The Arabidopsis DJ-1a protein confers stress protection through cytosolic SOD activation.

ABSTRACT

Mutations in the DJ-1 gene (also known as PARK7) cause inherited Parkinson's disease, which is characterized by neuronal death. Although DJ-1 is thought to be an antioxidant protein, the underlying mechanism by which loss of DJ-1 function contributes to cell death is unclear. Human DJ-1 and its Arabidopsis thaliana homologue, AtDJ-1a, are evolutionarily conserved proteins, indicating a universal function. To gain further knowledge of the molecular features associated with DJ-1 dysfunction, we have characterized AtDJ-1a. We show that AtDJ-1a levels are responsive to stress treatment and that AtDJ-1a loss of function results in accelerated cell death in aging plants. By contrast, transgenic plants with elevated AtDJ-1a levels have increased protection against environmental stress conditions, such as strong light, H(2)O(2), methyl viologen and copper sulfate.
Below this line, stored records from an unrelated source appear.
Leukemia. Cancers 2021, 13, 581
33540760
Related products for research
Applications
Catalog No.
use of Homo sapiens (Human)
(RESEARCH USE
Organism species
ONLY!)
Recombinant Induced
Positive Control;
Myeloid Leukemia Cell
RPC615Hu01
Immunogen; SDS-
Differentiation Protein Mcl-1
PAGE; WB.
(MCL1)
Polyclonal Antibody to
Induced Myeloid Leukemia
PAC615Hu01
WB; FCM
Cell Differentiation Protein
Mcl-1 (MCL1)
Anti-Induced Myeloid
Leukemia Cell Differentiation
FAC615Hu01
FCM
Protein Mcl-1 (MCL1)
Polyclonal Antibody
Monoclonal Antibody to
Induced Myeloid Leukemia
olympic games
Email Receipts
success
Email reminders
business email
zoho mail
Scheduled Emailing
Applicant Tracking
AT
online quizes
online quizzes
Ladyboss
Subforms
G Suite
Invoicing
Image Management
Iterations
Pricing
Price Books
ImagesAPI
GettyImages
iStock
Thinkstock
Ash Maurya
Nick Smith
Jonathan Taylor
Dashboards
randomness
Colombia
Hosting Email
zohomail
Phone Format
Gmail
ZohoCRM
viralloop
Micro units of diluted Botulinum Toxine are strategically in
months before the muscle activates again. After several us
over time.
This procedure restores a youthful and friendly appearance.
We further identify superoxide dismutase 1 (SOD1) and glutathione peroxidase 2 (GPX2) as interaction partners of both AtDJ-1a and human DJ-1, and show that this interaction results in AtDJ-1a- and DJ-1-mediated cytosolic SOD1 activation in a copper-dependent fashion. Our data have highlighted a conserved molecular mechanism for DJ-1 and revealed a new protein player in the oxidative stress response of plants.